Although the show is in Spanish, that is hardly a deal killer in the streaming landscape of 2018, where foreign shows like “Narcos” (bilingual, with subtitles) and “Dark” (German, available with dubbed English or subtitles) have become binge-watch favorites for Americans on Netflix — a point likely not lost on the very Hollywood producer of “Luis Miguel,” Mark Burnett (“The Voice,” “Survivor”). Miguel himself has global appeal in Spain, Italy and even China, Boneta said, in addition to the sizable market in the United States.
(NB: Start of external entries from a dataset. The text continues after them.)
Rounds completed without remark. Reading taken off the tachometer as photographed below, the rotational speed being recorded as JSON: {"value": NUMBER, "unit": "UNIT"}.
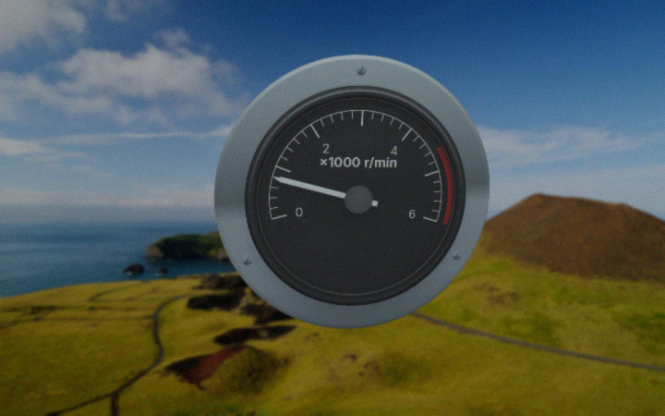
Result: {"value": 800, "unit": "rpm"}
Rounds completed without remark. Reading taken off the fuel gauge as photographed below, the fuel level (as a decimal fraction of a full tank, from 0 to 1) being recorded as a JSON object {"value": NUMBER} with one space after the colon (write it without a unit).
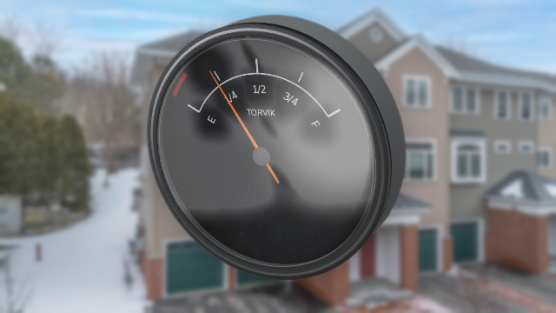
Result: {"value": 0.25}
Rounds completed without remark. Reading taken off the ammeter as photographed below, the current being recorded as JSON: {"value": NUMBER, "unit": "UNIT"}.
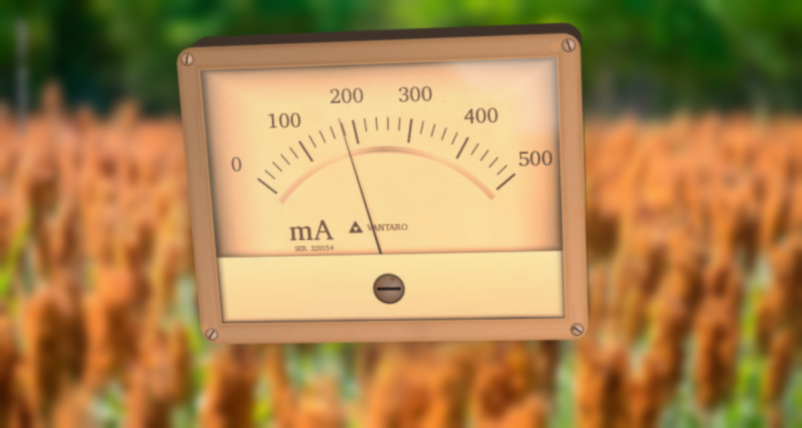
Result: {"value": 180, "unit": "mA"}
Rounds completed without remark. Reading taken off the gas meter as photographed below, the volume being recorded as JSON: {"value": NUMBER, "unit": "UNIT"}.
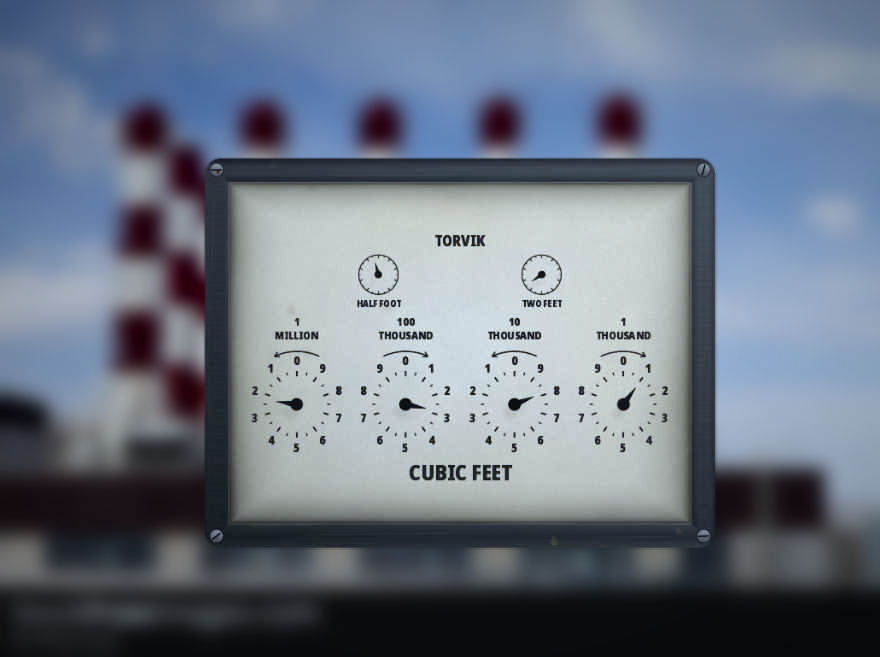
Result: {"value": 228100, "unit": "ft³"}
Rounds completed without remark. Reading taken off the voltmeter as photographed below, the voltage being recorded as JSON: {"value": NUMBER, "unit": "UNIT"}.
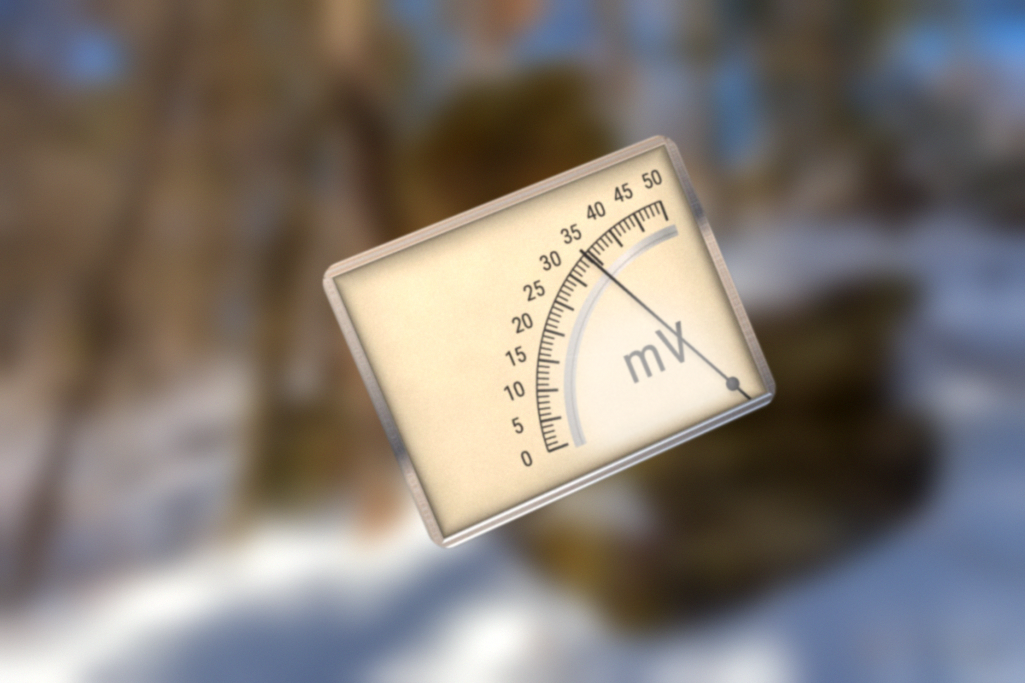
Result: {"value": 34, "unit": "mV"}
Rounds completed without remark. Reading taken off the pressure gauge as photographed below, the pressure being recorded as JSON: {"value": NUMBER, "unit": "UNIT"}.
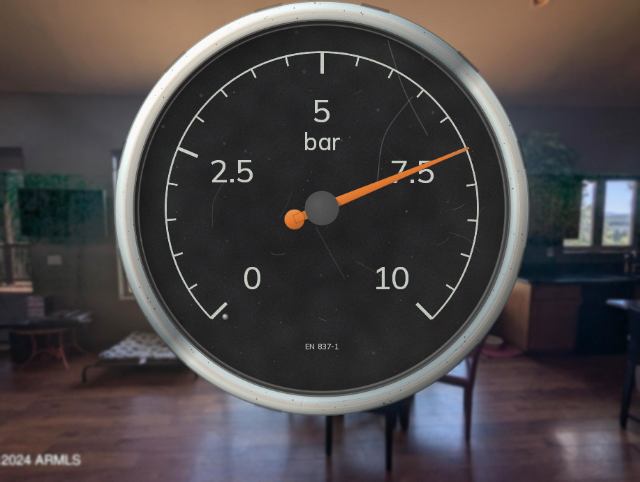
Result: {"value": 7.5, "unit": "bar"}
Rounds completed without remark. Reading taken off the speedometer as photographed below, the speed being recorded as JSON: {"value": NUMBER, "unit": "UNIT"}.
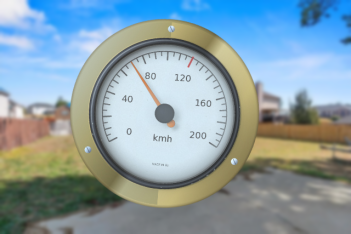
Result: {"value": 70, "unit": "km/h"}
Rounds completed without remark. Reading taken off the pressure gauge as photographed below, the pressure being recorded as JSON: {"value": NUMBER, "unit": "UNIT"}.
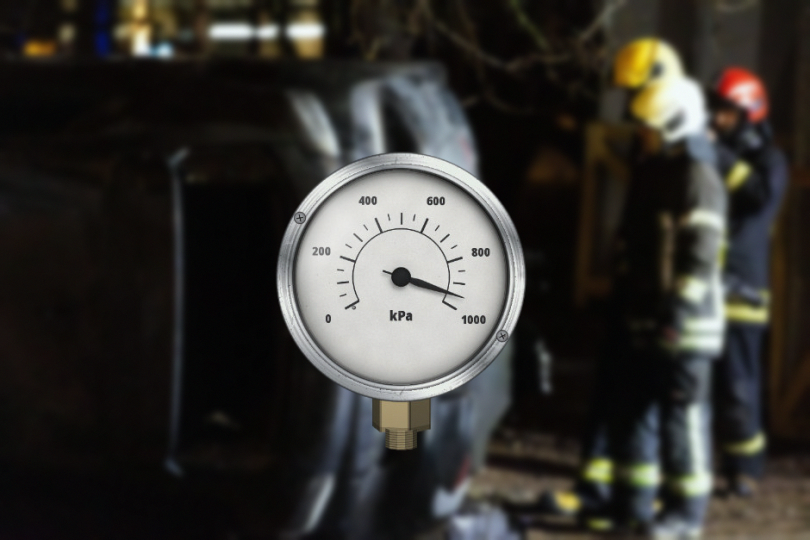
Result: {"value": 950, "unit": "kPa"}
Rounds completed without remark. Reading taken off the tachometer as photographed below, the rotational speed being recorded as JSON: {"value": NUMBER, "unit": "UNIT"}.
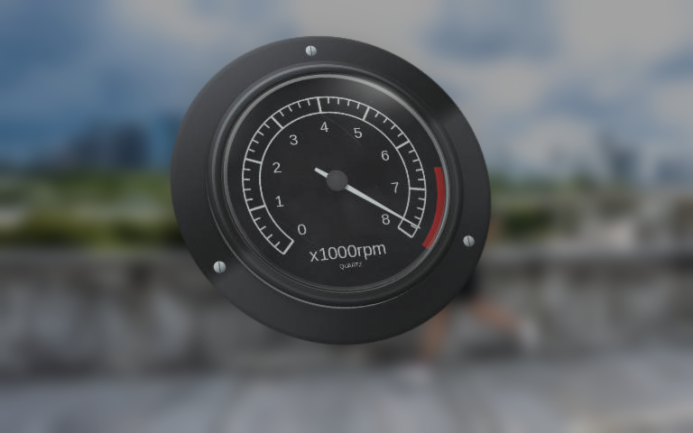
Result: {"value": 7800, "unit": "rpm"}
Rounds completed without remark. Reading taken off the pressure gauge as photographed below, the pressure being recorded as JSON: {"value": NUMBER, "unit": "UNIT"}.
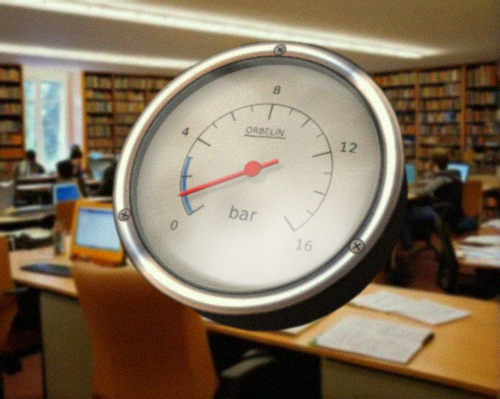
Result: {"value": 1, "unit": "bar"}
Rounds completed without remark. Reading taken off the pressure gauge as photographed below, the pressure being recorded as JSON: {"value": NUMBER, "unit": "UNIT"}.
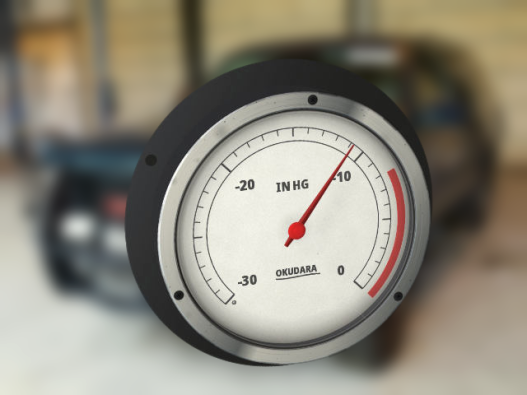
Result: {"value": -11, "unit": "inHg"}
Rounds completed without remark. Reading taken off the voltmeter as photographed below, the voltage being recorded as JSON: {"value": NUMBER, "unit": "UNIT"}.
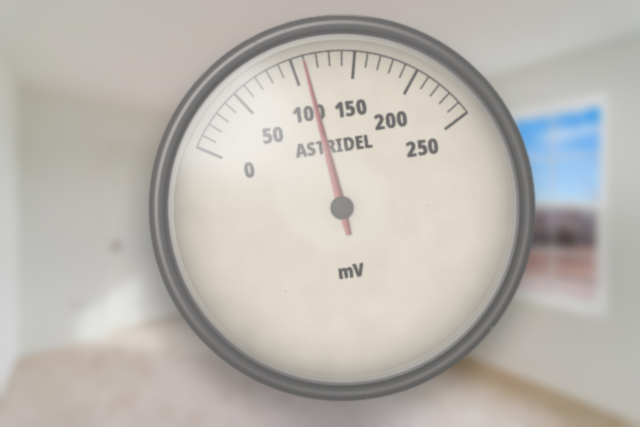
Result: {"value": 110, "unit": "mV"}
And the story is familiar turf to fans of no-holds-barred music biopics like “Walk the Line” and “Ray.”

“On the one side, you’ve got the ‘Wolf of Wall Street’ party scenes,” Boneta said. “The fame, sex and the excess, the drugs, mixed with a really dark family drama.”

If nothing else, the meaty role promises to vault Boneta far beyond the teen-idol trap.

Looking ahead in his own career, Boneta said, he looks to Tom Cruise, who remains a mentor, as an inspiration.

“One of the best pieces of advice he gave me is, ‘Set your goal and work backward,'” Boneta said. “If you want to be a big action star, you have to learn how to ride motorcycles, fly planes and learn to do your own stunts.”

Come to think of it, “Diego Boneta, action star” has a nice ring to it. “A short-term goal that I have, and I know this may sound cheesy, is being the first Latin Marvel superhero, whose character isn’t necessarily Latin,” he said.

“Black Panther,” after all, already proved that a nonwhite superhero movie can attain blockbuster status. “How about ‘Pantera Negra’?” he said with a smile.